** Opening Stored data block **

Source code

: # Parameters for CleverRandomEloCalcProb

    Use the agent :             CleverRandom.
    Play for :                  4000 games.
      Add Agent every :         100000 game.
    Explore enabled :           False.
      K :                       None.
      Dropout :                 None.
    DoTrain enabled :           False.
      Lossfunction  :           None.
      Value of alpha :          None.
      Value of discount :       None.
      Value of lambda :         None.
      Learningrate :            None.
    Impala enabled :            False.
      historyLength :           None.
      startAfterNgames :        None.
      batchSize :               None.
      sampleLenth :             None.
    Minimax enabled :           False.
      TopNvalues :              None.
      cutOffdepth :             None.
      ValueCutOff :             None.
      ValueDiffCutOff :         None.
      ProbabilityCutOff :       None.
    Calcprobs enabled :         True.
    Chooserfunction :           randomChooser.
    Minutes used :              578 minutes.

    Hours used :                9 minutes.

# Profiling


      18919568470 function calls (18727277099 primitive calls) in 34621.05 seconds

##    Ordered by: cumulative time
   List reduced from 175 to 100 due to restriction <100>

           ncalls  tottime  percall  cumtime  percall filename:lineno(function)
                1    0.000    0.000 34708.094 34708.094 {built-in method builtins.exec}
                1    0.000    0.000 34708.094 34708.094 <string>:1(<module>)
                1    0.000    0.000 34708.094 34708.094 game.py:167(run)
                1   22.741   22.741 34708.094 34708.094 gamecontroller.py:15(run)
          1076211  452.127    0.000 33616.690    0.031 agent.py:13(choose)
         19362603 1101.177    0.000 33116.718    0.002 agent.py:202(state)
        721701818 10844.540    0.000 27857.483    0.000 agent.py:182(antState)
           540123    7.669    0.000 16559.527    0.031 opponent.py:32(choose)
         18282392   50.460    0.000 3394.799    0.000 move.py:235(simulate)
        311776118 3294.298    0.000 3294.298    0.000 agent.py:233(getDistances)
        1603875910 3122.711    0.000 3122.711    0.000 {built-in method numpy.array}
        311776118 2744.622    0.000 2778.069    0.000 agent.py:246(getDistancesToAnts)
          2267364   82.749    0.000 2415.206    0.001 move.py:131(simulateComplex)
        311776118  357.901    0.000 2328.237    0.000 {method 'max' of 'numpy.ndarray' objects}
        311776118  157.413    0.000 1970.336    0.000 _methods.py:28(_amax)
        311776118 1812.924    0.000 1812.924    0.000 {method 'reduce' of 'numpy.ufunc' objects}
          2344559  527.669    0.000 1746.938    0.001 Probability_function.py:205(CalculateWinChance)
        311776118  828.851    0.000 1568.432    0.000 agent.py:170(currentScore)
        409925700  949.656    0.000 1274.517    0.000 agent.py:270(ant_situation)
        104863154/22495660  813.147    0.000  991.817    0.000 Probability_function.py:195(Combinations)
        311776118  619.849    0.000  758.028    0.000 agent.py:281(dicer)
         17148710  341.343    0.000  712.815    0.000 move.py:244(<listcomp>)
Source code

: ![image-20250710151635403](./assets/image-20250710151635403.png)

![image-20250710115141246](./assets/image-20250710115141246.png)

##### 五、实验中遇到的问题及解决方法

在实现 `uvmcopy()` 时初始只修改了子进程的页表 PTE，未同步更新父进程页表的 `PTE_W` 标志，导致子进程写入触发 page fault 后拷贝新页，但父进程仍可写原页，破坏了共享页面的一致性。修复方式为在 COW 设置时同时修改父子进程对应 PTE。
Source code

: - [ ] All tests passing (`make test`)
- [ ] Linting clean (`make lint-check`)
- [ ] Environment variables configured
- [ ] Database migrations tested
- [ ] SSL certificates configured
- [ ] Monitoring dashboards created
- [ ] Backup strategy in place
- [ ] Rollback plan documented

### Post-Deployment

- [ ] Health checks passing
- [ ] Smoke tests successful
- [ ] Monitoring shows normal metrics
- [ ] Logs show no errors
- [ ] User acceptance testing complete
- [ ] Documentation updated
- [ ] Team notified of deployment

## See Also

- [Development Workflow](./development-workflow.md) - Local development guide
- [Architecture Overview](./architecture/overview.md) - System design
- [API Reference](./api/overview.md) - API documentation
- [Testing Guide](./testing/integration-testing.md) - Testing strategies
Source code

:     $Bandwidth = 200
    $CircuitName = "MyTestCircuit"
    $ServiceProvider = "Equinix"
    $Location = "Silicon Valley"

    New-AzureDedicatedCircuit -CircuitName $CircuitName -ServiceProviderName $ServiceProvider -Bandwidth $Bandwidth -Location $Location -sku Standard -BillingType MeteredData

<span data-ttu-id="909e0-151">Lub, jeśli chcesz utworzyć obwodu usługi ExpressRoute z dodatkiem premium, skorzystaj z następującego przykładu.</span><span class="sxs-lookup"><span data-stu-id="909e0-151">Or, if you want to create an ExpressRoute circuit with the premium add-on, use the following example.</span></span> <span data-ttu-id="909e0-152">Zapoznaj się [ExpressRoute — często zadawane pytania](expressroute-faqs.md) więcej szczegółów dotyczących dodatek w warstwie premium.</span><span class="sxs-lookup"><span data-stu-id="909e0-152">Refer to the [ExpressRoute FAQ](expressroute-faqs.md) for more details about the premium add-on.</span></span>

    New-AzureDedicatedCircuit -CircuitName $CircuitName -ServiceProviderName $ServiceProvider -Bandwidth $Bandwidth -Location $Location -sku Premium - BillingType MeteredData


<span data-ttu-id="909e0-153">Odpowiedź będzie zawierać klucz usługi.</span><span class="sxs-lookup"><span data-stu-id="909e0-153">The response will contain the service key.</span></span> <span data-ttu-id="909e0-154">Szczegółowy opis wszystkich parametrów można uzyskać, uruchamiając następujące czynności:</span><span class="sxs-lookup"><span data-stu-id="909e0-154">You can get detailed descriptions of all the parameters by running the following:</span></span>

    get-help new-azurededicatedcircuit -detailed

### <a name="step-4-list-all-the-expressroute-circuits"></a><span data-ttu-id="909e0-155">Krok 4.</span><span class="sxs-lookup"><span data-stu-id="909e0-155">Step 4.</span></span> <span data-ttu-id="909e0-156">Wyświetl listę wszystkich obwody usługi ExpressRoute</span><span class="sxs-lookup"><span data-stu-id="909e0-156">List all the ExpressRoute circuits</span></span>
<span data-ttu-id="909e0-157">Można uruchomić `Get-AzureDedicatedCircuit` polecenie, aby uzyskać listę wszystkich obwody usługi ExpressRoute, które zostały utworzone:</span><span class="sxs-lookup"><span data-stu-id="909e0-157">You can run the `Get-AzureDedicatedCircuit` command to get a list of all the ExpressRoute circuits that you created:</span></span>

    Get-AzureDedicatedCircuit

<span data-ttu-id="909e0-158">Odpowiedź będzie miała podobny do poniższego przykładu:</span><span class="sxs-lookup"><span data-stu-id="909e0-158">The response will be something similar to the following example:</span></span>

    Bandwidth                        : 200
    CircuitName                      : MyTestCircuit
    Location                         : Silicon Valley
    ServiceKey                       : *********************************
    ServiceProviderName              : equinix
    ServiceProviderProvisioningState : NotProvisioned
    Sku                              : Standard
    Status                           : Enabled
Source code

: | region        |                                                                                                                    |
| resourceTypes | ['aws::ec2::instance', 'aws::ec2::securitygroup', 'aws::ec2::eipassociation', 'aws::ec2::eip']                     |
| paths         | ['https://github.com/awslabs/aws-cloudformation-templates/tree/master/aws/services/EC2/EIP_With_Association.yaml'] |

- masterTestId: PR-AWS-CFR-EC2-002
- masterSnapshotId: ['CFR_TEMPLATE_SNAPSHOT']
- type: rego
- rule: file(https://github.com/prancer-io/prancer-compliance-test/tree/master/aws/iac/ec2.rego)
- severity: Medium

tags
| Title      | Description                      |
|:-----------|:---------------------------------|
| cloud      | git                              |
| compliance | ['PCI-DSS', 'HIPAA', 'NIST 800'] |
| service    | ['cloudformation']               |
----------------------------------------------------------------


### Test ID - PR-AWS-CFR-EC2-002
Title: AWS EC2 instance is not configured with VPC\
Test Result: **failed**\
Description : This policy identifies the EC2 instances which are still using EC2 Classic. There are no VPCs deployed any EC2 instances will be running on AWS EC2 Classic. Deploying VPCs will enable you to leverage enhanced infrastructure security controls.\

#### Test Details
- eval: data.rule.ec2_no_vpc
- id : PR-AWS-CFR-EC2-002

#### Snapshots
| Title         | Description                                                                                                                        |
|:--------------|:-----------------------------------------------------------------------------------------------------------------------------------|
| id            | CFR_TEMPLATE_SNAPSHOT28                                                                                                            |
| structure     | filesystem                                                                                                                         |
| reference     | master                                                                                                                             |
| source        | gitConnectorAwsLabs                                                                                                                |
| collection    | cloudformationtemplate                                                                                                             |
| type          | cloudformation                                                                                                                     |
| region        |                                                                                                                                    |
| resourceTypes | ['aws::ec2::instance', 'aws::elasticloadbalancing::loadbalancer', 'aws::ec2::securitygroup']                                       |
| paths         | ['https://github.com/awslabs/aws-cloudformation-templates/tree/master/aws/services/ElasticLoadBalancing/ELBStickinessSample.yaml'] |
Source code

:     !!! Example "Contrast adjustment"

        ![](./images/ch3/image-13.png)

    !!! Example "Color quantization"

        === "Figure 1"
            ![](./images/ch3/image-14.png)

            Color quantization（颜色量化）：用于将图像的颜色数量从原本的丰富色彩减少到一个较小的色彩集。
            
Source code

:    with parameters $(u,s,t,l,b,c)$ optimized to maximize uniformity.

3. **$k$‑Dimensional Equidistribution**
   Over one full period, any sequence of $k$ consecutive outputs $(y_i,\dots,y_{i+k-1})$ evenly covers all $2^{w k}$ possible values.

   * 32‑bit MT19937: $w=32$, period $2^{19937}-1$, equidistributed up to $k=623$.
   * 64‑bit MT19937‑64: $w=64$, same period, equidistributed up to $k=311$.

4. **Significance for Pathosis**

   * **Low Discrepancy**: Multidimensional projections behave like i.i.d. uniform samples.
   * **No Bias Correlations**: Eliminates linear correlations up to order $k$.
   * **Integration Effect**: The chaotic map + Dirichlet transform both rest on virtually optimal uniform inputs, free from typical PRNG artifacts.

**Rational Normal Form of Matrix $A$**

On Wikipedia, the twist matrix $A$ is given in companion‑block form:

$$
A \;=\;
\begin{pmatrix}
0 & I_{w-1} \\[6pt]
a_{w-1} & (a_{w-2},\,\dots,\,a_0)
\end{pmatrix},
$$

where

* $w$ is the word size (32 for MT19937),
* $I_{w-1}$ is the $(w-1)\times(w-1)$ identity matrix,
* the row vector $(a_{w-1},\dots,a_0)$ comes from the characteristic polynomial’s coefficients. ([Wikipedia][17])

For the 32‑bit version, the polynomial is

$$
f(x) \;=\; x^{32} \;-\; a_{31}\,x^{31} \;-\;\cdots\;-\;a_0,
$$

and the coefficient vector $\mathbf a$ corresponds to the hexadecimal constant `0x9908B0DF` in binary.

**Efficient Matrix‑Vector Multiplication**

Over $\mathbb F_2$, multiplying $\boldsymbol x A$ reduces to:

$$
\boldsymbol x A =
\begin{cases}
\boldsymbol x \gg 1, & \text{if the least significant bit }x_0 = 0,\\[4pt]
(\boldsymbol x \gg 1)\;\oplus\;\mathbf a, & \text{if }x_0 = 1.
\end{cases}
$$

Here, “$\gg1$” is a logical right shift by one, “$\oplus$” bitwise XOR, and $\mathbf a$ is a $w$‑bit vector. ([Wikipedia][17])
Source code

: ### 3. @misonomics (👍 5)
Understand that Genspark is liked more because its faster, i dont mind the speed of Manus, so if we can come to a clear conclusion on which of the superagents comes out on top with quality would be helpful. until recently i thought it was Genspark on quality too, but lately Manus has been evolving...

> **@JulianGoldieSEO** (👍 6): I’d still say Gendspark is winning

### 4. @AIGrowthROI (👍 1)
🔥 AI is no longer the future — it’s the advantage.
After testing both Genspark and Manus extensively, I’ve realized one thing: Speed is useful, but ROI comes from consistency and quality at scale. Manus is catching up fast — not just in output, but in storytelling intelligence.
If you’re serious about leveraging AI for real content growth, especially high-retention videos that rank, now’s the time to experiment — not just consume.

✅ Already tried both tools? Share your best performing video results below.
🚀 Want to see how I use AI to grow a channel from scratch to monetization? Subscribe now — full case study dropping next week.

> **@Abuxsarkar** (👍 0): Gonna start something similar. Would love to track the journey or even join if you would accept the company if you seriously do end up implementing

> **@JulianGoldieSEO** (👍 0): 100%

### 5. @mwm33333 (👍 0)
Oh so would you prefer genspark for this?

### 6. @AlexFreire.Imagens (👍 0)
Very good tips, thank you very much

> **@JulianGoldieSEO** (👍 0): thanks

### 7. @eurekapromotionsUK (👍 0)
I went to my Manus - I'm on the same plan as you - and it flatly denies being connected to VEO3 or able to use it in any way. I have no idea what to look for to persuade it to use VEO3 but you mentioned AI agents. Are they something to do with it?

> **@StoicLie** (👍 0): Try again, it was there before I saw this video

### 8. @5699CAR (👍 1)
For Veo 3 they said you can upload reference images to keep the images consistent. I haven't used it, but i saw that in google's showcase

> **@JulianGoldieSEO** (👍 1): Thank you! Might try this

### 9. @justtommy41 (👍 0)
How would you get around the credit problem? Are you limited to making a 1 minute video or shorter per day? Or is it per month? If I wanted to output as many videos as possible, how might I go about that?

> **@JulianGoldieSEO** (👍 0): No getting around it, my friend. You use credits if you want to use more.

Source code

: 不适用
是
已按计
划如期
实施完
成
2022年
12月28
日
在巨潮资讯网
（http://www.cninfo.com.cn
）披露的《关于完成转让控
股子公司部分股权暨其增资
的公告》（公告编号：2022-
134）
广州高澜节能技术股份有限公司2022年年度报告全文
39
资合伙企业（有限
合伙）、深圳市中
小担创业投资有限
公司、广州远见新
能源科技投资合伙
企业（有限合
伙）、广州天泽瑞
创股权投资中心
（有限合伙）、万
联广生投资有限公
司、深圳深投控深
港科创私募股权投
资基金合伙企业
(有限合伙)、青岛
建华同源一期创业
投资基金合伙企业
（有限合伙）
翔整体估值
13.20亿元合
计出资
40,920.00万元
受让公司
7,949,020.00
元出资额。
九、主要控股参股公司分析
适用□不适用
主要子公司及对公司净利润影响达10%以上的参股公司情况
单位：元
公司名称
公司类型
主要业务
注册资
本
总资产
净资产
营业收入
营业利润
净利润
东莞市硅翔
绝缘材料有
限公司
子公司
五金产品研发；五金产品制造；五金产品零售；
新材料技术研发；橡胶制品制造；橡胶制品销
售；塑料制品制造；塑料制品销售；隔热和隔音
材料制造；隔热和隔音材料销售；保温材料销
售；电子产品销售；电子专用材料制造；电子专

** Closing Stored data block **

**Goal of the exercise**
Look back at the entries above. Retype the line with "- masterSnapshotId: ['CFR_TEMPLATE_SNAPSHOT']", the line with "Test Result: **failed**\", and all lines in between.

**Answer below**
- masterSnapshotId: ['CFR_TEMPLATE_SNAPSHOT']
- type: rego
- rule: file(https://github.com/prancer-io/prancer-compliance-test/tree/master/aws/iac/ec2.rego)
- severity: Medium

tags
| Title      | Description                      |
|:-----------|:---------------------------------|
| cloud      | git                              |
| compliance | ['PCI-DSS', 'HIPAA', 'NIST 800'] |
| service    | ['cloudformation']               |
----------------------------------------------------------------


### Test ID - PR-AWS-CFR-EC2-002
Title: AWS EC2 instance is not configured with VPC\
Test Result: **failed**\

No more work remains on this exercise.